Really? Hmmm, I will look for a gourd farm. I have this feeling there aren't many gourd farms around SoCal. If any one knows where to find a gourd farm anywhere near Long Beach, please tell me.
indeepknit (author)  Dr. Steel6 years ago
The closest is Welburn Gourd Farm in Fallbrook, about an hour south of you (and me). It's a nice day trip.
You'd need a lot of sand, though.
Solderguy6 years ago
I grew a gourd plant, but I think I planted it too late in the season. Can you tell me when to plant gourd seeds?
indeepknit (author)  Solderguy6 years ago
I wish I could tell you. I've never grown them myself, though I've wanted to for a long time.
I got the seeds from a Walmart if you're interested.I planted them in about May; I wanted to plant them earlier but we had an inch of snow-slush in April.
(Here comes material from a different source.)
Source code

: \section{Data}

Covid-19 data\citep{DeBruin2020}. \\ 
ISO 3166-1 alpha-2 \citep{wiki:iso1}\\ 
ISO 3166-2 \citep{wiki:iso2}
I'd imagine that planting them after the danger of frost has passed would be best. You could start them indoors though if you are worried about the season not being long enough.
shadow129526 years ago
step 3 picture 6 looks like indians or somethin could have grown these and made bowls and stuff out of them/great instructable 5/5
indeepknit (author)  shadow129526 years ago
Thanks! Native Americans did/do make gourd bowls, and do lovely beadwork in decorative gourd bowls.
Wow, featured and rated, great pictures and lots of great safety tips... I've always wanted to know where to find myself some gourds, as far as I can tell they're not native to anywhere in the UK... I'll have to try some places, I always thought there was huge amounts of treatment involved in making the shells hard but I can think of some great projects for them. By the way to help sort out the insides of gourds and smooth them out, as long as there isn't foamy stuff you could take a shot at putting a handful of small pebbles in and shaking vigorously, it might be a good way to dislodge the particulate inside then vacuum out safely. Also a small funnel shape added around the base of a mini jigsaw and attached to a vacuum cleaner will almost eliminate the spread of dust. Granted from what you've said about it, it might be best vented outside as some filters are quite poor.